I am almost 35 and I think I am trying to kill myself. I’m not sure. It’s an incomplete notion. There are the overt signs, overweight, overwrought, overly intoxicated, but no one ever says anything to anyone. Watching self-destruction and commenting are incompatible in polite society, so I continue to consume with no relevant sense of perspective, a fly pinned on the front of a 747, still alive and really just along for the ride, whenever it might end. Not in a morose way, because when laughter comes it is deep, velvet, crimson faced and palpitating, tar-lung thick. It passes. I wish I had never watched TV, read a book, or seen a movie. They are full of lives that are supposed to be but never can, because the people in them are the dreams of what we think everyone else, including me, could be. They are impossible to become, because no one ever looks, feels, or acts that real, we just are as we are, all we’ll ever be. But, I love life the way one loves themselves, one measure adoration, one part self-deprecation, and a touch of self-annihilation.
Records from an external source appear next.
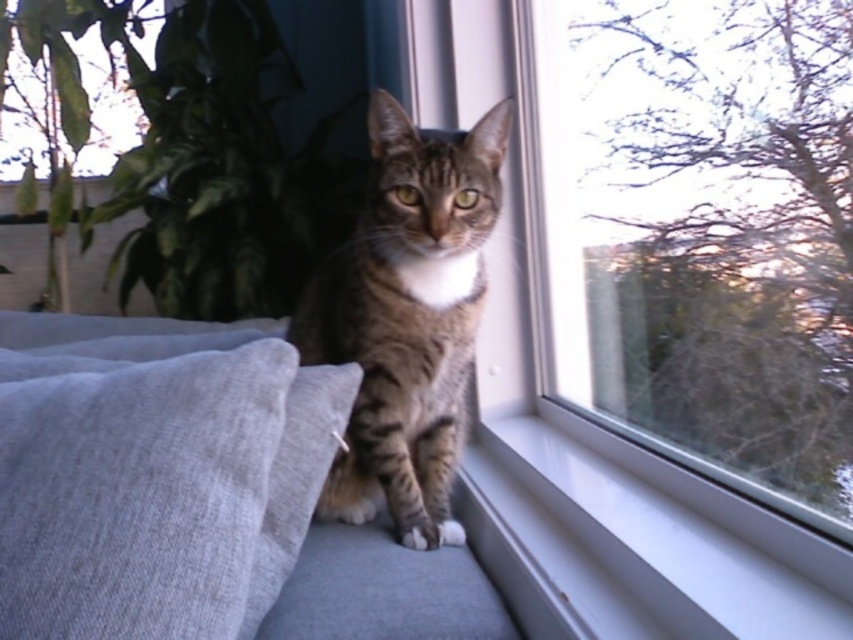
Question: Which of the following is the closest to the observer?

Choices:
 (A) tabby fur cat at center
 (B) light gray fabric couch at center

Answer: (B)

Question: Which of these objects is positioned farthest from the transparent glass window at center?

Choices:
 (A) tabby fur cat at center
 (B) light gray fabric couch at center

Answer: (B)

Question: From the image, what is the correct spatial relationship of light gray fabric couch at center in relation to tabby fur cat at center?

Choices:
 (A) below
 (B) above

Answer: (A)

Question: Can you confirm if transparent glass window at center is positioned to the left of tabby fur cat at center?

Choices:
 (A) yes
 (B) no

Answer: (B)

Question: Which point is closer to the camera?

Choices:
 (A) light gray fabric couch at center
 (B) transparent glass window at center

Answer: (B)

Question: In this image, where is transparent glass window at center located relative to tabby fur cat at center?

Choices:
 (A) right
 (B) left

Answer: (A)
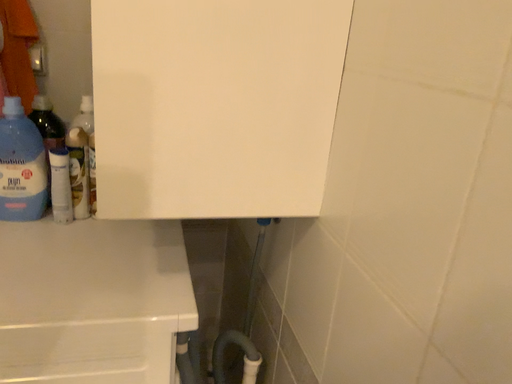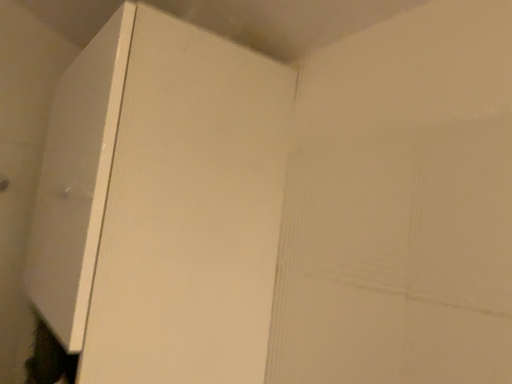
Question: How did the camera likely rotate when shooting the video?

Choices:
 (A) rotated downward
 (B) rotated upward

Answer: (B)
It’s an imbalanced equation. The gear grinding of the teeth is how I know that what I am doing and where I will go is a tick-tock process, pushing each limit and still alive the next day, waiting, wondering, what will it take? What’s at stake? I am almost 35 and I think I am trying to kill myself. I’m not sure. It’s a complicated notion.
II.
As I get bodily bigger, inside my self gets smaller and smaller still till soon I imagine a diamond will emerge in my morning stool and I will know then, that is the end. Entropy happens at different paces and in places seen and unseen in my friends, the ones that are left, the obsidian formed in my youth who, although weather beaten, I still call when drunk or low or reminiscent of things that have been. A doctor, a lawyer, a rock star, a teacher, a wife, a mother, a widowed brother, nametags they wear for the majority they meet, but I know under there, somewhere, is the child who played with me, a past conjoined, replete with soundtracks and expressions I haven’t seen since. Morality may be sentimentality, but before senility robs me of my memories, I’ll cement them in time, cut the stem, and let them be mine, at the end.
III.
If only finding roots were as easy as looking under my feet, how simple it would be to have a sense of belonging. But belonging comes from breeding and close proximity to those things we know, love, and accept us, no small task for an insulated world where I no longer cling to sanity’s stringent plot line, a sublime sense of opportunity unfolds to the growth of a fresh sensation, insanity being born, not kicking or screaming, but smoothly expressing as a lactating breast so much pent-up stress, madness, quiet, simple, erotically supple, naked madness, the mind at last undressed. No one is there to tell me I’m sane.